Sebelumnya, Gubernur Nusa Tenggara Timur Viktor Laiskodat menargetkan stunting di NTT turun mencapai 12% hingga 10% pada 2024. Dengan penurunan angka stunting jadi 15,7%, NTT tidak lagi menyandang predikat sebagai daerah dengan kasus stunting terbanyak di Indonesia.
“Jadi ada yang bilang paling stunting, tidak lagi,” Ruth saat menyampaikan sambutan pada Sosialisasi Teknis Pemberian Makanan Tambahan (PMT) dan Launching Resep PMT Lokal Tinggi Protein Hewani dengan Tambahan Marungga di NTT untuk Ibu Hamil dan Balita di Puskesmas Oesapa, Kota Kupang, Selasa (4/4/2023)

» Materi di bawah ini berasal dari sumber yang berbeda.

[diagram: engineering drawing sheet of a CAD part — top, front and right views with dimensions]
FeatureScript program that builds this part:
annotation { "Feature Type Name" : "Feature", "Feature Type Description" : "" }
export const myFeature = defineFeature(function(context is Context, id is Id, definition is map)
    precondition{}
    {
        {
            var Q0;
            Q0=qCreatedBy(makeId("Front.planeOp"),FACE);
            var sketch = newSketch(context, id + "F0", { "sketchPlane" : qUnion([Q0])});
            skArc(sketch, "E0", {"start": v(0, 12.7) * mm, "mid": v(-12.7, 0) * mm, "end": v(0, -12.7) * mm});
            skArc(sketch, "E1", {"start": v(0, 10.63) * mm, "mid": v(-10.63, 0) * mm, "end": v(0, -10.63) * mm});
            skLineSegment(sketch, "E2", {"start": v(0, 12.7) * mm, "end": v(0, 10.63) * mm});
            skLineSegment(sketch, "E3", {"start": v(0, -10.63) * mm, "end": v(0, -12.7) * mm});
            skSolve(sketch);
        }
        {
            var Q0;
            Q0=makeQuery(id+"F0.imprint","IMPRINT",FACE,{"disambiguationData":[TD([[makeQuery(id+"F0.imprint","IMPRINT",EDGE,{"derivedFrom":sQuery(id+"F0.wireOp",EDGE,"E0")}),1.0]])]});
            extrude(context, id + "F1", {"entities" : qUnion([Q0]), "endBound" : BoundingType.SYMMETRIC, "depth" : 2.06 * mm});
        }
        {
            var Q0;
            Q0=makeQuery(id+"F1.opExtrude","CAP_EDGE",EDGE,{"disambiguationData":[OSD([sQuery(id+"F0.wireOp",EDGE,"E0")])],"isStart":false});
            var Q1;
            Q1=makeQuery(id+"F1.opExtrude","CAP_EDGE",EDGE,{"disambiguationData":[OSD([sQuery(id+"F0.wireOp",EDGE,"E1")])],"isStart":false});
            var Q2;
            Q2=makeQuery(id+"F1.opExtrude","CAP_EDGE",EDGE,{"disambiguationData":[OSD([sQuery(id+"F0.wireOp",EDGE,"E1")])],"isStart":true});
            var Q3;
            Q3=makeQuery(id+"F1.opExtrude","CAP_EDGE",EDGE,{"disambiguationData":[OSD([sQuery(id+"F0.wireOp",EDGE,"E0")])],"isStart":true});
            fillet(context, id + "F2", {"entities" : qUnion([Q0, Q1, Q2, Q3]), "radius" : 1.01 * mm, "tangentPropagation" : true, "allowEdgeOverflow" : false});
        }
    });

Namun, menurutnya, total balita stunting masih banyak yakni 67.000 orang, sedangkan pada Agustus 2022, total anak stunting sebanyak 77.000 orang, sehingga dalam kurun waktu Agustus 2022-Februari 2023, stunting berkurang 10.000 orang.
Penurunan angka stunting dukungan dari berbagai pihak terutama Tim Penggerak PKK, puskesmas, Pokja Penanganan dan Pencegahan Stunting NTT, dinas kesehatan kabupaten dan kota, dan para orang tua asuh anak stunting seperti Bank NTT.
Intervensi yang dilakukan sudah berlangsung sejak sejak 2018, saat angka stunting di NTT tercatat 42%.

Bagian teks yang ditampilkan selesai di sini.